According to the founder of Stable Investor which is a financial planning and investor advisory firm, if you take a home loan, you will realize that the loan principal gets paid off slowly during the initial years. This is exactly why it is better to make prepayments earlier in tenure than later.
In a thread on his Twitter handle, Dev explained that when you opt for long-tenure loans (like home loans), a significant part during the first few years is only about paying interest. This means that interest is ‘front-loaded’.
He further explained with an example. Let’s suppose, you take a ₹50 lakh home loan at an interest rate of 8% for a period of 25 years. The monthly EMI comes to around ₹38,591. While for the entire tenure of 25 years, the total amount you will end up paying a total interest of around ₹65.8 lakh including interest.
Further, explaining the example with a chart, Dev pointed out that the first 5 years (1-5 years) of regular EMI payments (each month without fail), which is 20% of the loan tenure of 25 years, only 7.7% of the loan is paid off. He said, there are a total of five 5-year periods of this 25-year loan (5 years X 25 years). In the next five years (6-10 years), only 19.2% of the total loan amount is repaid.
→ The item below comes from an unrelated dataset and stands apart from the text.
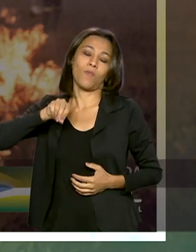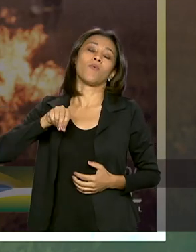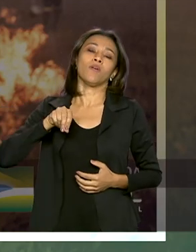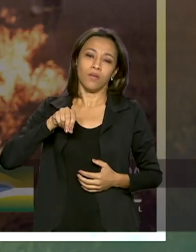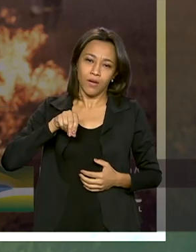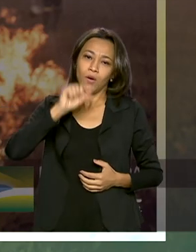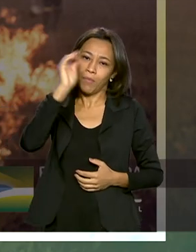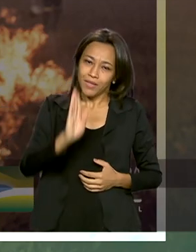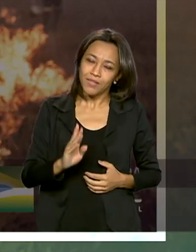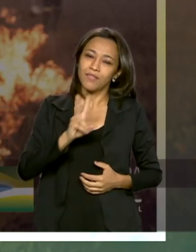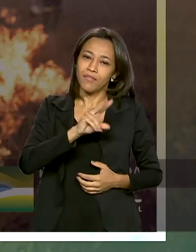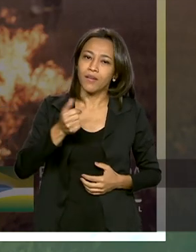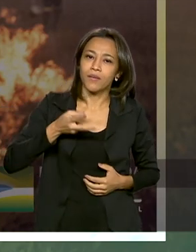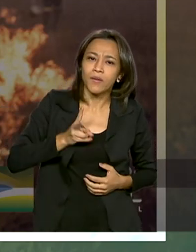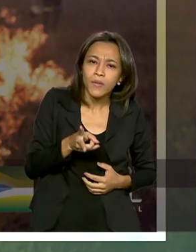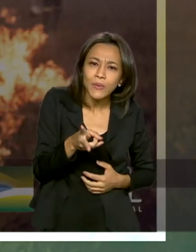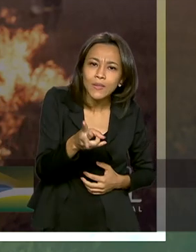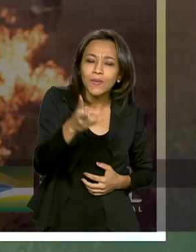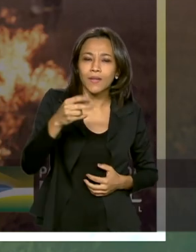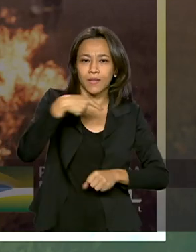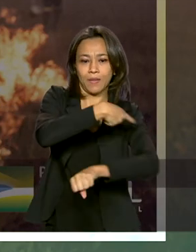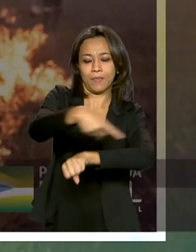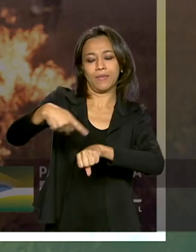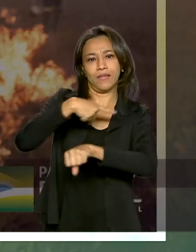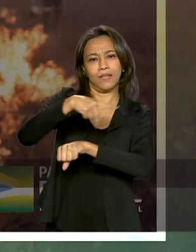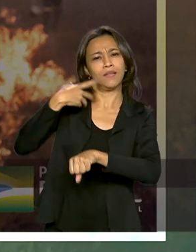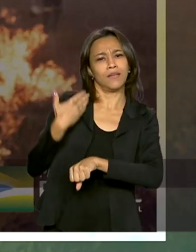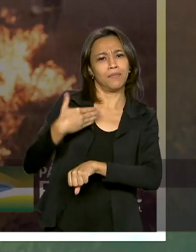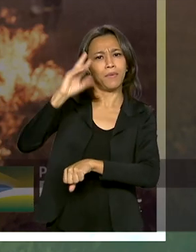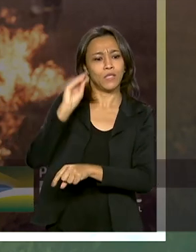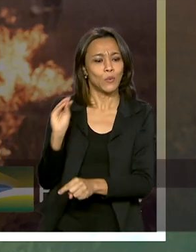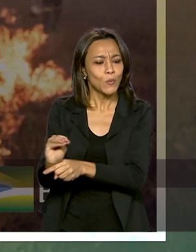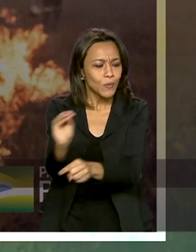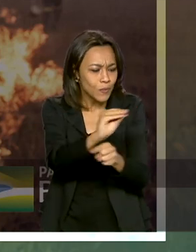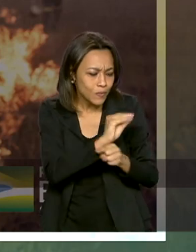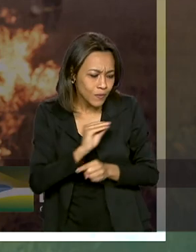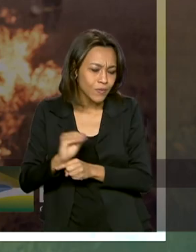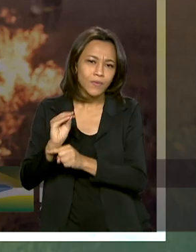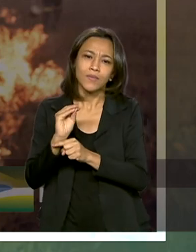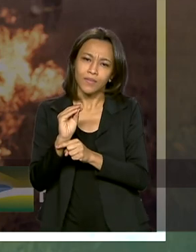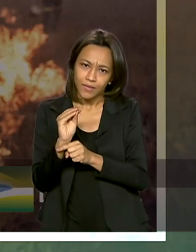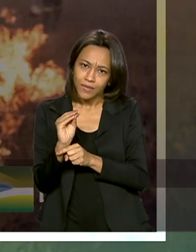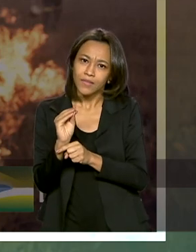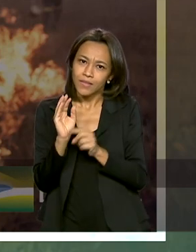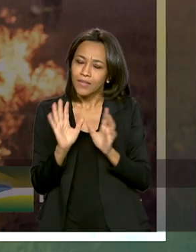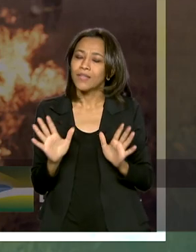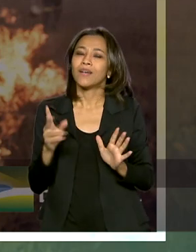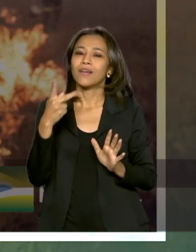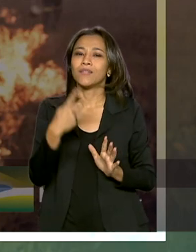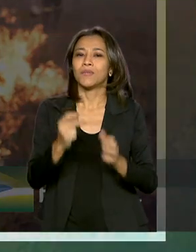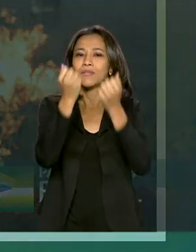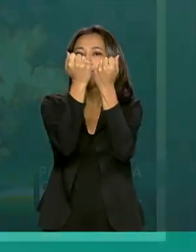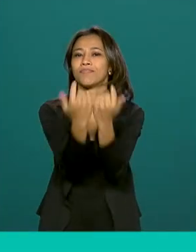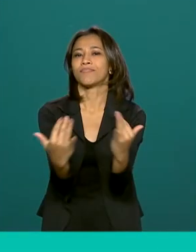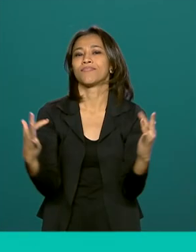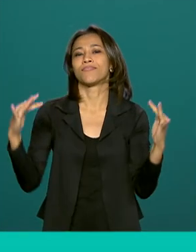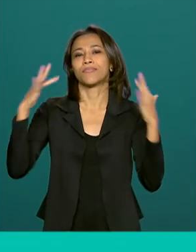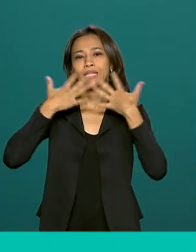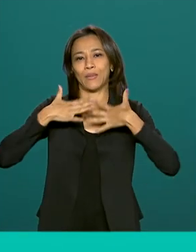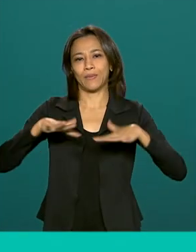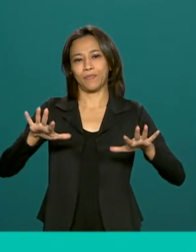permanecerá sendo o país que mais preserva e protege a sua vegetação nativa.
This would be a rise of 11.5% in the loan paid off from the first set of five years to the second.
From the data, it can be understood that, by the end of 15 years (the third set of five years which is 11-15 years), around 36.4% of the loan is paid off — which is a rise of 17.2% from the second set. But there is a massive jump of 25.5% from the third set, as by the end of 20 years (fourth set of five years which is 16-20 years) around 61.9% of the loan is paid off.
Compared to the fourth set of tenures (16-20 years), there is a jump of 38.1% as in the fifth and the last set of tenures (21-25 years) — 100% of the loan amount is paid off. Hence, Dev said, the EARLIER you make the prepayments, the better it is for you in terms of its impact on reducing the total interest paid during the loan tenure.